The company also is accelerating plans to develop its own brand and cut ties with IBM. Lenovo bought IBM’s PC division, which had been based in the Triangle, two years ago. Part of the deal enabled Lenovo to keep using IBM logos on its machines, but Lenovo had already started removing them on laptops.
"One important sign of (our) progress is our decision to completely transition our Think products from the IBM brand to the Lenovo brand two years earlier than planned," Chief Executive Officer William Amelio said in a statement.
Lenovo, which has its headquarters in Morrisville but trades it stock in Hong Kong, said profits increased to $1.12 per share on profits of $105 million.
Profits were 43 cents a share on earnings of $38 million a year earlier.
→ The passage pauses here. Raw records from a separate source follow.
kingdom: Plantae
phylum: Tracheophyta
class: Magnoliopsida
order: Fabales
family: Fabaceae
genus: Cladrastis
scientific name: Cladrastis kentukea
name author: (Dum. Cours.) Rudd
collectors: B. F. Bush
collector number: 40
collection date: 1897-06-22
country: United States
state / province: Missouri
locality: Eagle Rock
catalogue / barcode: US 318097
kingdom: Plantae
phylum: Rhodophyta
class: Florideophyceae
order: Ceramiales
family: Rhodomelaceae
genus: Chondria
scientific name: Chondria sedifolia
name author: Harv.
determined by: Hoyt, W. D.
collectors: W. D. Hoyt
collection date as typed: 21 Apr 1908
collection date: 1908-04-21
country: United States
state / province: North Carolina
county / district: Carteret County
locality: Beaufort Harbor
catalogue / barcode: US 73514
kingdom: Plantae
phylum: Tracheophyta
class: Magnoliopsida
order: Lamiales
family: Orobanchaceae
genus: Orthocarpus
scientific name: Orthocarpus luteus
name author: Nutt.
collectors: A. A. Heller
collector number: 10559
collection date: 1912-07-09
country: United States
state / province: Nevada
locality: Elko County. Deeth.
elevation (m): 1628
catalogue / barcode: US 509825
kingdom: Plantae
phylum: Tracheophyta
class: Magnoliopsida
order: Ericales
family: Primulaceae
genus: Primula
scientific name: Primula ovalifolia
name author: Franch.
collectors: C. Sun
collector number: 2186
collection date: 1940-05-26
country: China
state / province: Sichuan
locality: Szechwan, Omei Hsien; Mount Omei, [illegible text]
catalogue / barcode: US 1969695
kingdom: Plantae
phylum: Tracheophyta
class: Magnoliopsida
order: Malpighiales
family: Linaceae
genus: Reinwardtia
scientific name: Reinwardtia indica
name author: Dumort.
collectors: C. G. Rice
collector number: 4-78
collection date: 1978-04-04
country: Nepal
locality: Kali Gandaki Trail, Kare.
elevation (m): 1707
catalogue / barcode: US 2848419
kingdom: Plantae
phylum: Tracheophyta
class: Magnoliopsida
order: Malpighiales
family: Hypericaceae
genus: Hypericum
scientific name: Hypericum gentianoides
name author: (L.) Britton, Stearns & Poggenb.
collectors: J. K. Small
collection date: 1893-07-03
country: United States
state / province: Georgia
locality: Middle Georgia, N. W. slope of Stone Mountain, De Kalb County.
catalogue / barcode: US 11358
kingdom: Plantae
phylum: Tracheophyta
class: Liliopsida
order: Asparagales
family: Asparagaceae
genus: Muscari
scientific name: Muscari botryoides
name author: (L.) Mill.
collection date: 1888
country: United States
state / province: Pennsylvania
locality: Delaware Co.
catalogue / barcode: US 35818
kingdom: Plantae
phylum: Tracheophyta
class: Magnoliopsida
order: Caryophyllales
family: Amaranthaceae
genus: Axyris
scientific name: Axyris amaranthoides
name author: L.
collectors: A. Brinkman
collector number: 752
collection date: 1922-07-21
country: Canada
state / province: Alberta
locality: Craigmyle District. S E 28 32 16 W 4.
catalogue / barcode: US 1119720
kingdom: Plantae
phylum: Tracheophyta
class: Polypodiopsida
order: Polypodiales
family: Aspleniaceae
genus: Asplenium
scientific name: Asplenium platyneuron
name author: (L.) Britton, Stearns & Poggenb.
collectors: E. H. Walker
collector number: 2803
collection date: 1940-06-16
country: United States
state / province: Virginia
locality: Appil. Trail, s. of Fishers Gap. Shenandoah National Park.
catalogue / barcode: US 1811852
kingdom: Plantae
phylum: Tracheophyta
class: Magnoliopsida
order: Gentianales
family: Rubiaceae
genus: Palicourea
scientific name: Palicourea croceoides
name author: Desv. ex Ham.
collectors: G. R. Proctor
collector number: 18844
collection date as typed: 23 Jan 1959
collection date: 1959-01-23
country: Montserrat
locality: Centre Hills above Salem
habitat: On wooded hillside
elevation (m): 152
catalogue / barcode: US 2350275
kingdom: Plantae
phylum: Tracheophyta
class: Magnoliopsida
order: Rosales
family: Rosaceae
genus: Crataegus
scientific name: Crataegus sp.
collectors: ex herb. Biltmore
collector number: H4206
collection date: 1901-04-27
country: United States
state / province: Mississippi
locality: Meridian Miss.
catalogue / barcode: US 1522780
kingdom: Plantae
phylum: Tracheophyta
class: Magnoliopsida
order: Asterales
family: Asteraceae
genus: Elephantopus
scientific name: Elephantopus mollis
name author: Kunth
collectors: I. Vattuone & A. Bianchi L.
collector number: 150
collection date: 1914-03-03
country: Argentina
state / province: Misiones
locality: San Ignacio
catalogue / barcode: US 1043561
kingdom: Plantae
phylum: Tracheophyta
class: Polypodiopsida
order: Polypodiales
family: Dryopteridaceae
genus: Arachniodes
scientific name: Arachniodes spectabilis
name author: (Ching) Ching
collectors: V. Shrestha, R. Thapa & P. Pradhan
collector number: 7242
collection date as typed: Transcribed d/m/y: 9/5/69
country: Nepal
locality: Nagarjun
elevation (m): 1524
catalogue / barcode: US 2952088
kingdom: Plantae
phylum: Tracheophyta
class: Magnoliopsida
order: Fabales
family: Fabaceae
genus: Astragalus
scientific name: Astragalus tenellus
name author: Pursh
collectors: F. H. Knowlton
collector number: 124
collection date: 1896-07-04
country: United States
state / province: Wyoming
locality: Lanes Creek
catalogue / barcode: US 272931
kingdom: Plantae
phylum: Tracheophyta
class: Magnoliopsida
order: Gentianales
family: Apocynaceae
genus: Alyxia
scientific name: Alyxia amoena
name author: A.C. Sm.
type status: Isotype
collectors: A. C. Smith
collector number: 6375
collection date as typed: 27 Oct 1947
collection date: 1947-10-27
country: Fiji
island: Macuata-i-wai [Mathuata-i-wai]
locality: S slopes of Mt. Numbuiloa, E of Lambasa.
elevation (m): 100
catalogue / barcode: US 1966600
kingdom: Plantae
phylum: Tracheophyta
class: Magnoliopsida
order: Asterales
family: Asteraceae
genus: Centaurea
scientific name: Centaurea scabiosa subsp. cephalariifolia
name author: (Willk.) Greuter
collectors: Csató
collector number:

The company reported growth in sales in all its geographic markets.
Ezra Gottheil, an analyst with Computer Business Quarterly and Technology Business Research (TBR), was impressed by Lenovo’s showing.
“Lenovo continues to consolidate its position as a major global business PC vendor,” he headlined a research note. “Lenovo experienced a strong quarter, the third consecutive quarter of increasing revenue and operating profit and the fourth consecutive quarter of increasing revenue growth.”
While the PC maker is the market-share leader in China, where the company was launched, it has slowly advanced its brand and sales worldwide in the two years after purchasing IBM’s personal computer division.
“Lenovo outpaced the healthy worldwide PC market, reporting a 0.5% increase in global market share, to 8.2% in 3Q07,” Gottheil noted. He praised Lenovo’s growing channel market program of selling through resellers. The “Transaction Model” has been used in China and is being expanded worldwide, Gottheil noted, with a 38 percent year-over-year increase in sales and a 70 percent increase in laptop sales.
As sales increased in all markets, so did profits, Gottheil said.
“Every geography was profitable, and while China continues to lead in operating profit, this quarter [Europe Middle East Africa] generated a 5.0% operating margin, as compared [with] China’s 5.6%,” he wrote.
Due to price pressure, the margin in the Americas did dip to 2.8 percent from 3.4 percent in the second quarter, Gottheil added.
“Despite competitive pricing, Lenovo’s worldwide average selling price decreased only 0.6% from one year ago because, TBR believes, customers are buying computers with more memory and disk space and larger screens,” Gottheil wrote.